Hypertensive Heart Disease

High blood pressure, which remains uncontrolled for a long time can cause a wide range of cardiac problems. As the heart muscle pumps blood against this pressure, it must work harder. This causes the heart muscle to thicken gradually, which results in hypertensive heart disease development over time. The range of hypertensive heart disease treatment options include conservative methods and surgical procedures, such as implantation of cardioverter-defibrillators (ICDs) and coronary artery bypass graft surgery (CABG). Below we will discuss in detail symptoms and treatment option for hypertensive heart disease, as well as diagnostic procedures to discover the disease.

Hypertensive heart disease refers to heart conditions that are caused by high blood pressure over a long period of time. This occurs when the pressure inside the blood vessels (arteries) is too high. As the heart must work harder to pump against this pressure, the heart muscle thickens over time. There are a number of heart disorders that are caused by the heart working under increased pressure.
hypertensive heart disease; hypertensive heart disease treatment; Cardioverter-defibrillators; ICD; Coronary artery bypass graft surgery
Common heart conditions caused by Hypertensive heart disease:

  • Heart failure
  • Thickening of the heart muscle
  • Coronary artery disease

A variety of changes in the myocardial structure, coronary vasculature, and conduction system of the heart can occur due to uncontrolled and prolonged elevation in blood pressure.

Over time, these changes can lead to the development of:

  • Left ventricular hypertrophy (LVH)
  • Coronary artery disease (CAD)
  • Various conduction system diseases
  • Systolic and diastolic dysfunction of the myocardium
  • Angina or myocardial infarction
  • Cardiac arrhythmias (especially atrial fibrillation)
  • Congestive heart failure (CHF)

Hypertensive heart disease may cause serious health problems and it is the leading cause of death from high blood pressure.

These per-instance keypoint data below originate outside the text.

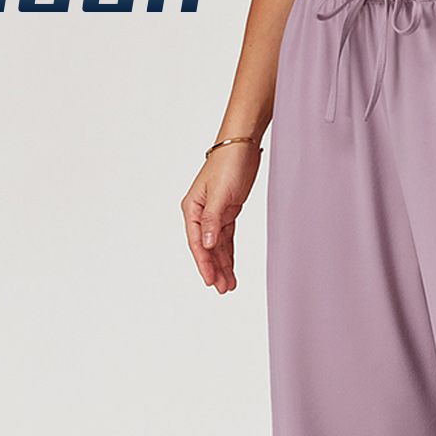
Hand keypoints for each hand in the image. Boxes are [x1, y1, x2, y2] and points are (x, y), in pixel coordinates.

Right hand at [181, 143, 262, 294]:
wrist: (242, 146)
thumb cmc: (229, 164)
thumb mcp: (221, 194)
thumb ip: (213, 220)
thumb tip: (206, 245)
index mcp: (193, 208)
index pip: (197, 242)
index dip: (204, 263)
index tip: (210, 281)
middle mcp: (201, 213)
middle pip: (207, 248)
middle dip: (215, 269)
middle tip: (223, 289)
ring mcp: (214, 214)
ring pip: (217, 246)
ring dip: (223, 265)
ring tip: (229, 285)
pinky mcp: (227, 212)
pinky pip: (226, 239)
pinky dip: (229, 253)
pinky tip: (231, 267)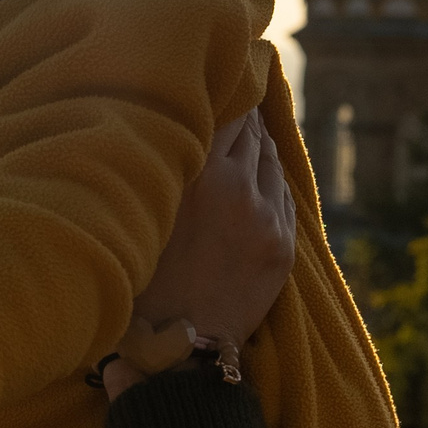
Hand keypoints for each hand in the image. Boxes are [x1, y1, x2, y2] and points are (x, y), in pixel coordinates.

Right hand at [135, 109, 296, 345]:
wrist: (180, 347)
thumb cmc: (145, 281)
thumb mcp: (146, 214)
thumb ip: (165, 172)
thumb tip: (173, 134)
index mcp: (198, 177)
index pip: (224, 116)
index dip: (226, 95)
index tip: (222, 80)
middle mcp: (236, 188)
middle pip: (250, 133)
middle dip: (245, 117)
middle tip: (240, 97)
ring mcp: (265, 217)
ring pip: (270, 161)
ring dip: (259, 146)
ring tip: (250, 132)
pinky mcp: (283, 244)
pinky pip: (282, 195)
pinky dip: (271, 178)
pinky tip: (261, 174)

Depending on the severity of the condition and progression of the disease, the symptoms may vary. You may experience no symptoms. If you do experience symptoms, they may include:

  • Pain in chest (angina)
  • Tightness or pressure in the chest
  • Shortness of breath
  • Fatigue
  • Pain in neck, back, arms, or shoulders
  • Persistent cough
  • Loss of appetite
  • Swelling (foot or ankle)


The treatment method used will depend on the seriousness of your illness, your age, and your medical history. Treatments may include:


Prescribed drugs can help your heart in various ways. They can help to prevent your blood from clotting, improve the flow of your blood, and lower your cholesterol. It is important to always follow instructions given by your doctor. Examples of common medications for heart disease include:

  • Water pills: To help lower blood pressure
  • Nitrates: To treat chest pain
  • Statins: To treat high cholesterol
  • Beta-blockers: To lower blood pressure and reduce the amount of oxygen used by the heart
  • Aspirin: To prevent blood clots

Surgeries and Devices

In extreme cases, surgery may be needed to increase blood flow to your heart. Your doctor may surgically implant a battery-operated device called a pacemaker in your chest or abdomen if you need assistance in regulating your heart’s rate or rhythm.

A pacemaker works to produce electrical stimulation that will cause cardiac muscle to contract. The implantation of a pacemaker is crucial and beneficial when cardiac muscle electrical activity is abnormally slow or absent.

  • Cardioverter-defibrillators (ICDs): Implantable devices used to treat serious, life-threatening cardiac arrhythmias.
  • Coronary artery bypass graft surgery (CABG): Treats blocked coronary arteries. This is only performed for severe coronary heart disease.

If your condition is especially severe, a heart transplant or other heart-assisting devices may be necessary.


    • History taking and physical exam: Your doctor will ask you questions about your usual life style, symptoms you are having and family history of heart diseases. Then he will perform a physical examination, which includes checking you pulse, blood pressure, auscultation and percussion of your heart. Your doctor will search for certain signs of hypertensive heart disease, including:
      • High blood pressure
      • Enlarged heart
      • Irregular heartbeat
      • Fluid in the lungs or lower extremities
      • Unusual heart sounds

One or more of the following tests may be performed to help determine the cause of your symptoms:

  • Electrocardiogram: Patches attached to your chest, legs, and arms will be used to monitor and record your heart’s electrical activity. Results will be visible on a screen and your doctor will interpret them.
  • Echocardiogram: A detailed picture of your heart will be taken using an ultrasound.
  • Coronary angiography: This test examines the flow of blood through your heart. A catheter is inserted through your groin or an artery in your arm and up into the heart.
  • Exercise stress test: Examines how exercise affects your heart. Your doctor may ask you to pedal an exercise bike or walk on a treadmill.
  • Nuclear stress test: This test examines the flow of blood into the heart. It is usually conducted while you’re resting and exercising.